Enter Static Website Generators
Thanks to some modern frameworks like Jeckyl, Hugo, and many others, you can now have the best of both worlds. Static site generators give you all the fancy tools provided by your average back end technology: DRY development, partials, layouts, themes, and most importantly, content that is completely isolated from the rest of that other stuff. They generate your entire site as static HTML files on your local machine, ready to send to your web host of choice, where they can live eternally without (hopefully) a single external dependency.
In 5 years, when that static site generator you used stops working, no big deal, just find the next best thing and spend a few minutes re-jiggering your partials and layouts into whatever the new thing is, feed it your content, and keep going.
The new eternal coryshaw.com
By now you may have guessed that this article was written and published using a static site generator. Go ahead and bookmark it, then set a reminder 10 years from now to click that link. Chances are it’s still here, where it will always be.
Rather than adopting one of the other themes you can use with it, I decided to dive in and build my own from the ground up, and open sourced it to share with the Hugo community.
Where static sites wont work so great
Static sites obviously aren’t for the entire internet. Some apps will always need a back-end. Is an app even an app without a back end?
Nowadays it’s not uncommon to have a completely static front-end powered by a back-end hosted on other servers in the cloud. You just have to watch out for that pesky Same-Origin-Policy when making api requests from the client. Luckily, there’s a solution to that with Cross-Origin Resource Sharing (CORS).
Unless you’re running the NY Times and have lots of people generating and updating content on your site many times per day, there’s very little downside to using a static site generator for a blog or content site.
It doesn’t just stop at content sites.
If you want to build a static application, there are lots of options. Need a database? Use
Parse or Firebase. Need a commenting system? Embed one using Disqus or Discourse. Need to hit an api? Make it a service on a different machine and keep it separate from your front-end.
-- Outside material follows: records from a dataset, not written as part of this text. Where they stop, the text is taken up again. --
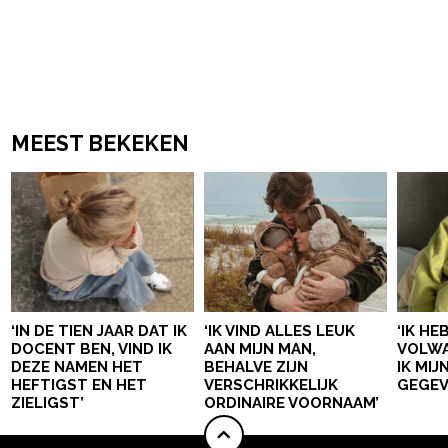
MEEST BEKEKEN
‘IN DE TIEN JAAR DAT IK
‘IK VIND ALLES LEUK
‘IK HE
DOCENT BEN, VIND IK
AAN MIJN MAN,
VOLWA
DEZE NAMEN HET
BEHALVE ZIJN
IK MI
HEFTIGST EN HET
VERSCHRIKKELIJK
GEGEV
ZIELIGST’
ORDINAIRE VOORNAAM’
It can be really liberating think of your application in terms of separate services, and running a static site forces you to think this way.
Raw Unadulterated Performance
My favorite side effect of static sites is great performance. Without a back-end or any external dependencies to wait for, static sites load nearly instantly. What’s even better is that you can serve your site entirely from a CDN.
I’m still in the honeymoon phase of it, but I think static sites have a bright eternal future in this chaos that we call web development.